TUGAS LATIHAN >>
[1] Berdasarkan teks bacaan tentang kebocoran data pemilih KPU, berapa harga yang dipasang penjahat siber untuk seluruh dataset?
[2] Terjemahkan kalimat "Saat ini kasus bocornya data yang dialami KPU sedang diusut oleh Bareskrim Polri." dari teks bacaan tentang kebocoran data pemilih KPU ke dalam bahasa Inggris.
[3] Teruskan teks bacaan tentang kebocoran data pemilih KPU, dimulai setelah kalimat terakhir yang ditampilkan.

Ilustrasi |
204 Juta Data Pemilih di KPU Bocor, Ini 10 Akibatnya
JAKARTA - Komisi Pemilihan Umum (KPU) diduga kembali mengalami kebocoran data. Setelah pada September 2020 lalu, ada 105 juta data pribadi pemilih bocor, kini jumlah data yang bocor meningkat menjadi 204 juta atau naik dua kali lipat dari sebelumnya.
Hal tersebut pertama kali terungkap melalui unggahan tweet di akun X milik Founder Ethical Hacker Indonesia Teguh Aprianto.
"Belum juga pemilu dan tahu hasilnya gimana tapi data pribadi kita semua yang terbaru malah sudah bocor duluan," tulisnya dalam tweet disertai tangkapan layar data pribadi di laman Breach Forums, Selasa (28/11/2023) siang.
Dalam unggahan tweet tersebut terlihat data pribadi dibocorkan oleh hacker bernama Jimbo. Sampel data pribadi yang diunggah Jimbo memuat nama, nomor induk kependudukan (NIK), tanggal lahir, dan alamat. Selain itu sampel data ini juga memuat data pribadi pemilih yang berada di luar negeri.
Disebutkan Jimbo, dari total 252 juta data yang diperolehnya, beberapa data mengalami duplikasi. Setelah proses penyaringan, ditemukan 204.807.203 data unik, jumlah yang hampir identik dengan jumlah pemilih dalam Daftar Pemilih Tetap (DPT) KPU yang mencapai 204.807.222 pemilih dari 514 kabupaten/kota di Indonesia dan 128 negara perwakilan.
Penjahat siber ini memasarkan seluruh dataset dengan harga 2 Bitcoin atau setara dengan US$ 74 ribu atau sekitar Rp 1,14 miliar. Saat ini kasus bocornya data yang dialami KPU sedang diusut oleh Bareskrim Polri.
Data pribadi yang bocor bukanlah hal yang bisa dianggap remeh, karena data pribadi yang bocor bisa mengakibatkan masalah yang cukup serius. Berikut 10 akibat dari bocornya data pribadi yang dikutip dari berbagai sumber, Rabu (29/11/2023).
Kerugian Finansial
Nomor kartu kredit, informasi rekening bank, dan data keuangan lainnya yang bocor dapat disalahgunakan untuk melakukan transaksi ilegal atau pembelian tanpa izin. Hal ini dapat merugikan secara finansial.
Akibat dari bocornya data pribadi yang paling banyak terjadi adalah korban mengalami kerugian finansial. Dilansir dari laman Statista, kerugian akibat data yang bocor mengalami peningkatan selama sepuluh tahun terakhir, yaitu mencapai rata-rata US$ 4,45 juta pada 2023 atau setara dengan Rp 63 miliar secara global. Kerugian tertinggi dilaporkan terjadi pada sektor industri layanan kesehatan.
Pencurian Identitas
Pencurian identitas adalah salah satu dampak paling serius akibat data pribadi yang bocor. Informasi pribadi seperti nama, alamat, dan NIK yang jatuh ke tangan yang salah dapat digunakan untuk membuka rekening baru, mengajukan kartu kredit, atau melakukan tindakan keuangan lainnya atas nama korban, tentunya hal ini sangat merugikan.

DATA YANG DISEDIAKAN >>
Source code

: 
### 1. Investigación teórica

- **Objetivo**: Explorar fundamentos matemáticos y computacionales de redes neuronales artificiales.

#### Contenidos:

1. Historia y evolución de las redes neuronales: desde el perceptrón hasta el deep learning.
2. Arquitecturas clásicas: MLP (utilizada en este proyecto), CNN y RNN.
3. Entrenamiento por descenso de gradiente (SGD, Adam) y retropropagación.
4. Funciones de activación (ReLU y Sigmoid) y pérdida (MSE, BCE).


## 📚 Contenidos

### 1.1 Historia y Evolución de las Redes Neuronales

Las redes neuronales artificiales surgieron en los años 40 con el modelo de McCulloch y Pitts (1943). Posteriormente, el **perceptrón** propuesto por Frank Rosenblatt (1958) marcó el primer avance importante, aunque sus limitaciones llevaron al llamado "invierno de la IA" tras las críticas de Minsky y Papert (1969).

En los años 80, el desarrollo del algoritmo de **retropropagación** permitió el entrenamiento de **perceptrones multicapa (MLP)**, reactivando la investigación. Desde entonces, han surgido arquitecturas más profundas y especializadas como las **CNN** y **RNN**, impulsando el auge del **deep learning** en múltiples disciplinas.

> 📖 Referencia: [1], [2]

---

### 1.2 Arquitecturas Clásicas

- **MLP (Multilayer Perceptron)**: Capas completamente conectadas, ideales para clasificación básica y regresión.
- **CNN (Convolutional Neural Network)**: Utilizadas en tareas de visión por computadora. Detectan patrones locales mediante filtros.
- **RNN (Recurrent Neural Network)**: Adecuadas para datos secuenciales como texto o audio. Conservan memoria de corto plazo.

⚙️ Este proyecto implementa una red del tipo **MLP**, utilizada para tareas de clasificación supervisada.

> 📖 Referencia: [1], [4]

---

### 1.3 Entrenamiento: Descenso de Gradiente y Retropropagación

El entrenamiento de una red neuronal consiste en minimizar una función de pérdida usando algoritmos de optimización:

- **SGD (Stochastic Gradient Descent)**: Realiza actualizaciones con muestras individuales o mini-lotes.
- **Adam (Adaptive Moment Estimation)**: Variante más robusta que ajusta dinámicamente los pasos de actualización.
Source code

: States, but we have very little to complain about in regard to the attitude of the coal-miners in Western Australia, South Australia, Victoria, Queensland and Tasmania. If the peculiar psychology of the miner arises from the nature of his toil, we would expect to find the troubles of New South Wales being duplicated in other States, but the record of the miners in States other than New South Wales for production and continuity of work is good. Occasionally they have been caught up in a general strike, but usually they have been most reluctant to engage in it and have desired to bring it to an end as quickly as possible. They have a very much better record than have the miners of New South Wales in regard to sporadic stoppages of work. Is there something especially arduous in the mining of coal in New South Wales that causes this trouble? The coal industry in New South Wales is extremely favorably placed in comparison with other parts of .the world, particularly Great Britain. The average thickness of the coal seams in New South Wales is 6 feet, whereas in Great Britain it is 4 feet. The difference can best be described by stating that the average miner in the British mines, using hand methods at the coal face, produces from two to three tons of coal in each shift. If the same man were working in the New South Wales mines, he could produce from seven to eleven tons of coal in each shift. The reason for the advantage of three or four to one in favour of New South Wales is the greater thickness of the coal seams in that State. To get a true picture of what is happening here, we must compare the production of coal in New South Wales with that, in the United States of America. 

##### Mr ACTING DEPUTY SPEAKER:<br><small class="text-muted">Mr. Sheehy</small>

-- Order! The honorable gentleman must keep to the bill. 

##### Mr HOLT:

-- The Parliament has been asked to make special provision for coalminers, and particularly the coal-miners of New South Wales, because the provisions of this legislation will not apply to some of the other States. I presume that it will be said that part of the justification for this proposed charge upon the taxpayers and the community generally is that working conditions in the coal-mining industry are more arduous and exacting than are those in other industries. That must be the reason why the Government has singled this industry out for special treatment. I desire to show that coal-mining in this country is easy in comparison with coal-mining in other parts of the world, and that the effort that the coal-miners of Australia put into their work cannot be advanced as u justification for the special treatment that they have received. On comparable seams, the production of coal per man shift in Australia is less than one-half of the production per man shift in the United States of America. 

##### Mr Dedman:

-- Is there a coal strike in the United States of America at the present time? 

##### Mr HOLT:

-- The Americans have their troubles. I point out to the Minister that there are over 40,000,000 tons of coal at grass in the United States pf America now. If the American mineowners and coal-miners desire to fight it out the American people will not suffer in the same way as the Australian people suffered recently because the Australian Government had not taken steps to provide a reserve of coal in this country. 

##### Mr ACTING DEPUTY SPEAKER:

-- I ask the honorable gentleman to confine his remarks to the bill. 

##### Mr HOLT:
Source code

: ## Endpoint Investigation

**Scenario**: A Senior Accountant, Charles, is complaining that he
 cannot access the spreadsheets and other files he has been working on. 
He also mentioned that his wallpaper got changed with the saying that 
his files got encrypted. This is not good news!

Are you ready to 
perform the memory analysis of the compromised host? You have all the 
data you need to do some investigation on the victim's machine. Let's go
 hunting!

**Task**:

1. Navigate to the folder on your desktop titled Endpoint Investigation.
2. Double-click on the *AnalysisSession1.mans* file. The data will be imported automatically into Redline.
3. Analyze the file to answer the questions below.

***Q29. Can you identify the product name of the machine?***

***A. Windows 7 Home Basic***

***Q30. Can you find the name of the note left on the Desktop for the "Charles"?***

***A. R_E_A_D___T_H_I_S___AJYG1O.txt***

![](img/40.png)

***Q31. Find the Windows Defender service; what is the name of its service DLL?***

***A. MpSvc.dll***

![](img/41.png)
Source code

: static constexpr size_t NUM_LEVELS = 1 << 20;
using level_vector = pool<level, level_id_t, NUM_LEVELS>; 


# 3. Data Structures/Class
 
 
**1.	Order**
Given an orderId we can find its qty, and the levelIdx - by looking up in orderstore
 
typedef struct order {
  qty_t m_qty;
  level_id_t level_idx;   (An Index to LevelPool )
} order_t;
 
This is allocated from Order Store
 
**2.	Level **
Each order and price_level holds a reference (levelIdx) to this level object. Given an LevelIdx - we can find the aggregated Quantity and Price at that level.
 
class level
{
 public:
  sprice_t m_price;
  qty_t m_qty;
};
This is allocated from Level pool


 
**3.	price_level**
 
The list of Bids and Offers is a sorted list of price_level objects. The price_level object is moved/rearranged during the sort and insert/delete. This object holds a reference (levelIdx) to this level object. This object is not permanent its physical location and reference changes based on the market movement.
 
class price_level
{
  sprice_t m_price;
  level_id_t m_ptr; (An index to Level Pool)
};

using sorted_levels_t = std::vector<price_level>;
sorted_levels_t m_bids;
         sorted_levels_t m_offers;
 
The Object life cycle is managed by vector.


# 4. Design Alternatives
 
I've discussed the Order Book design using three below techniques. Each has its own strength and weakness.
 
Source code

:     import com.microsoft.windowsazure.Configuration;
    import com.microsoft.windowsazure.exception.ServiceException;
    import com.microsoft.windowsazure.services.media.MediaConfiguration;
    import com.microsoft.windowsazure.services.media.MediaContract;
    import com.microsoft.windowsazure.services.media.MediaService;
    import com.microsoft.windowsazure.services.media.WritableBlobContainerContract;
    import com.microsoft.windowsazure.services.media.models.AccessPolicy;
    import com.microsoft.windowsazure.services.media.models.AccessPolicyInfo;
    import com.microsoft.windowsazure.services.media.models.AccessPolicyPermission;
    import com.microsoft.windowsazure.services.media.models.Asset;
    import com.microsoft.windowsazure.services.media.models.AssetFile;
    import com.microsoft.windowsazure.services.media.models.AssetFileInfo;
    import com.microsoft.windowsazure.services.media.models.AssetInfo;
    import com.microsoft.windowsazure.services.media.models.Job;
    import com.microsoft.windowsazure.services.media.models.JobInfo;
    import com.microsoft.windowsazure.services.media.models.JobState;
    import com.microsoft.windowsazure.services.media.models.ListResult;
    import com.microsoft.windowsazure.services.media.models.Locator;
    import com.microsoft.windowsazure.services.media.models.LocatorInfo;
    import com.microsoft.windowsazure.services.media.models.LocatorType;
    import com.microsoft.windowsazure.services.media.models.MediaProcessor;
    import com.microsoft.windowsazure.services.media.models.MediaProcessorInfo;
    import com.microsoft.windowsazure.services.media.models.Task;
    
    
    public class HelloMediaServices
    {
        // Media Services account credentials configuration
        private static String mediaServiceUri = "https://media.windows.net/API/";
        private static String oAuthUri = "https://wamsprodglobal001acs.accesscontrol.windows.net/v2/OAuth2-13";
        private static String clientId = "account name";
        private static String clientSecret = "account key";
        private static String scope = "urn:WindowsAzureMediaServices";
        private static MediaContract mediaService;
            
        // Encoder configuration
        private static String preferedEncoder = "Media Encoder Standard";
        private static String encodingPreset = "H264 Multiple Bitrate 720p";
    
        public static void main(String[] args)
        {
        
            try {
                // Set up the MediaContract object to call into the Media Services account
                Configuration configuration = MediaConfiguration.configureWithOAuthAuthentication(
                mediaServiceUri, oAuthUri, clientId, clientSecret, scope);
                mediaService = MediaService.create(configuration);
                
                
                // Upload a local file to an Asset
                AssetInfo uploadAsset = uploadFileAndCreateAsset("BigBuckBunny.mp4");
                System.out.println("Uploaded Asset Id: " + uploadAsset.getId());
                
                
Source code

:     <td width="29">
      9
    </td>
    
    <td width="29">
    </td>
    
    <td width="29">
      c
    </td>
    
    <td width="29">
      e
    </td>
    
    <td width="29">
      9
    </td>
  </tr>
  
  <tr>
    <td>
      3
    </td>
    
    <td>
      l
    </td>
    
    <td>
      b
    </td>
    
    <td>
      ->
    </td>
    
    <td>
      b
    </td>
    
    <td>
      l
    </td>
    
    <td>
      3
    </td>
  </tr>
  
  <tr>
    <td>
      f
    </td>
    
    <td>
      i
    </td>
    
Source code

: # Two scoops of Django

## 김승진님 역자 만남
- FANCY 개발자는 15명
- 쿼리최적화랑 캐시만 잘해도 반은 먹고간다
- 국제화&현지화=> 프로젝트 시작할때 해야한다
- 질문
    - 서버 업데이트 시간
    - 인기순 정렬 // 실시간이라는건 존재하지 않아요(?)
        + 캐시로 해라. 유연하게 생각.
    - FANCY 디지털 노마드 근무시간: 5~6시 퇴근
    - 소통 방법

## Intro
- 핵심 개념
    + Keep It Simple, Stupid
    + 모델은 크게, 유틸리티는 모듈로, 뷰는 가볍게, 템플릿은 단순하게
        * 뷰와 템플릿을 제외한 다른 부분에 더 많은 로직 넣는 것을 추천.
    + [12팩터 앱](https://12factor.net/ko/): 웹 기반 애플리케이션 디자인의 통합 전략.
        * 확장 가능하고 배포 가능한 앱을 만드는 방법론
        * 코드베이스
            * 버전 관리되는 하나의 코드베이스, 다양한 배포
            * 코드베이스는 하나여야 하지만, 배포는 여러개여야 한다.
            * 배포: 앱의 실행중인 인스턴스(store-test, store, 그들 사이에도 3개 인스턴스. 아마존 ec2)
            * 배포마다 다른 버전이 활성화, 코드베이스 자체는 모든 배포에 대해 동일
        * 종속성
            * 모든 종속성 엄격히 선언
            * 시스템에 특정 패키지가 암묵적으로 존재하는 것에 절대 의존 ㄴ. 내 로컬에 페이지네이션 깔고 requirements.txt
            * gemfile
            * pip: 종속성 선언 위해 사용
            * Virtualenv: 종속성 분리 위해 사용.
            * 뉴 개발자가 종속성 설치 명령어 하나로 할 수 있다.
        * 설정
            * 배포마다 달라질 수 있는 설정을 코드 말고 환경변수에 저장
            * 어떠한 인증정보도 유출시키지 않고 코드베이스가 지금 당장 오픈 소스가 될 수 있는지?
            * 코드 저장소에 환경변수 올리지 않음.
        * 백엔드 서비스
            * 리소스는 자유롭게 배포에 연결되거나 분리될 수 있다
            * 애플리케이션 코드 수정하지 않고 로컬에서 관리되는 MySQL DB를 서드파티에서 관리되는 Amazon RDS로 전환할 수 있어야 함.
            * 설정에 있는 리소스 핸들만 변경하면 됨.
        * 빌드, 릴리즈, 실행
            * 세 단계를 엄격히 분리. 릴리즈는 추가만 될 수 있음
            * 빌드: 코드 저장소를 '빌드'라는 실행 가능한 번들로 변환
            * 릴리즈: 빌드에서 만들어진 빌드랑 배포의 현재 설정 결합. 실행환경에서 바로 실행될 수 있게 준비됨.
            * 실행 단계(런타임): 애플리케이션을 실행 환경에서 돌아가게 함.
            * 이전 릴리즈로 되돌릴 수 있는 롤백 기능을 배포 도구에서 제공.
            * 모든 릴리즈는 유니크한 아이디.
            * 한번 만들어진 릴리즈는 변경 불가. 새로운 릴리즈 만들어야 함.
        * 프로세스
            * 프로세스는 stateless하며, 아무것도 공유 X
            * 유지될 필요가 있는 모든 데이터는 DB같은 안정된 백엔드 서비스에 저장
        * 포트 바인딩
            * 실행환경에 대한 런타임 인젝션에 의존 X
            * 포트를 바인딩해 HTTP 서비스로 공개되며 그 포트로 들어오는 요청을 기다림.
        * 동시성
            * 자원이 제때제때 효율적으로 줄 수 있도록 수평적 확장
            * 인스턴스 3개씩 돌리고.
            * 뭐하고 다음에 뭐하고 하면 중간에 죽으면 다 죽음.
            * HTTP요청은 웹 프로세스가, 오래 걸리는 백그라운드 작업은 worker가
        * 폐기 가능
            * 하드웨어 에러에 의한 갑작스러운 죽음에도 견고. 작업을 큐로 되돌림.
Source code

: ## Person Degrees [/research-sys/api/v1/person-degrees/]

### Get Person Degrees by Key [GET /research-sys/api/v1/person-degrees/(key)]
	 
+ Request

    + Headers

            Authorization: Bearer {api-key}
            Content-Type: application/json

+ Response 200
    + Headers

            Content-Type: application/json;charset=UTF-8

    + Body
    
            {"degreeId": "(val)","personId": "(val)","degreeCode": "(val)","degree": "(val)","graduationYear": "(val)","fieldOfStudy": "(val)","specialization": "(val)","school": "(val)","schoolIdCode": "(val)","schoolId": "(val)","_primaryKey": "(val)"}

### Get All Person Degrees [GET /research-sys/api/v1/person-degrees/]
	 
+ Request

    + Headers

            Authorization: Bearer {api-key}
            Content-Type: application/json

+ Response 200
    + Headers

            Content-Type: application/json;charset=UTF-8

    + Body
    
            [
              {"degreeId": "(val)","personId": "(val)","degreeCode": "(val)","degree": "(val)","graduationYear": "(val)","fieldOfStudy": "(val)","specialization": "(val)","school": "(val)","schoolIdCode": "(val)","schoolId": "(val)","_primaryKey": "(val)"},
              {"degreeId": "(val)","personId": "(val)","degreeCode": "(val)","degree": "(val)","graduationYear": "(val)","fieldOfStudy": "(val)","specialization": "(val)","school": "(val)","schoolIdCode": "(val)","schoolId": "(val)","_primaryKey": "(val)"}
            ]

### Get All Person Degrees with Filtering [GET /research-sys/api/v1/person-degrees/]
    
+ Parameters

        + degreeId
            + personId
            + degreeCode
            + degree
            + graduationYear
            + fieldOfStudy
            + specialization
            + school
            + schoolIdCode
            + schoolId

HASIL JAWABAN >>
[1] 2 Bitcoin, setara dengan US$ 74 ribu atau sekitar Rp 1,14 miliar.

[2] The data leak case experienced by the KPU is currently being investigated by Bareskrim Polri.

[3]
Akses Tidak Sah ke Akun Online
Dengan memiliki akses informasi dari data pribadi yang bocor, penjahat siber kemungkinan besar bisa mengakses akun online korban, termasuk e-mail atau surat elektronik, media sosial, dan layanan online lainnya. Hal ini tentunya membuka pintu bagi penjahat siber untuk mendapatkan informasi tambahan, akan menimbulkan potensi kerugian lebih besar.
Pemerasan
Penjahat siber dapat menggunakan data pribadi yang bocor untuk melakukan pemerasan, dengan ancaman akan menyebarkan informasi tersebut secara publik kecuali korban memberikan sejumlah uang yang diminta. Hal ini menciptakan tekanan emosional dan finansial pada korban.
Penipuan atau Pinjaman Online
Korban dari bocornya data pribadi juga berpotensi mengalami tindakan penipuan atau pencatutan nama pada pinjaman online (pinjol) yang bersifat ilegal. Pelaku pencurian data pribadi dapat menyamar sebagai pemilik data dan melakukan peminjaman uang dengan identitas tersebut, yang kemudian akan menimbulkan beban finansial pada pemilik identitas asli.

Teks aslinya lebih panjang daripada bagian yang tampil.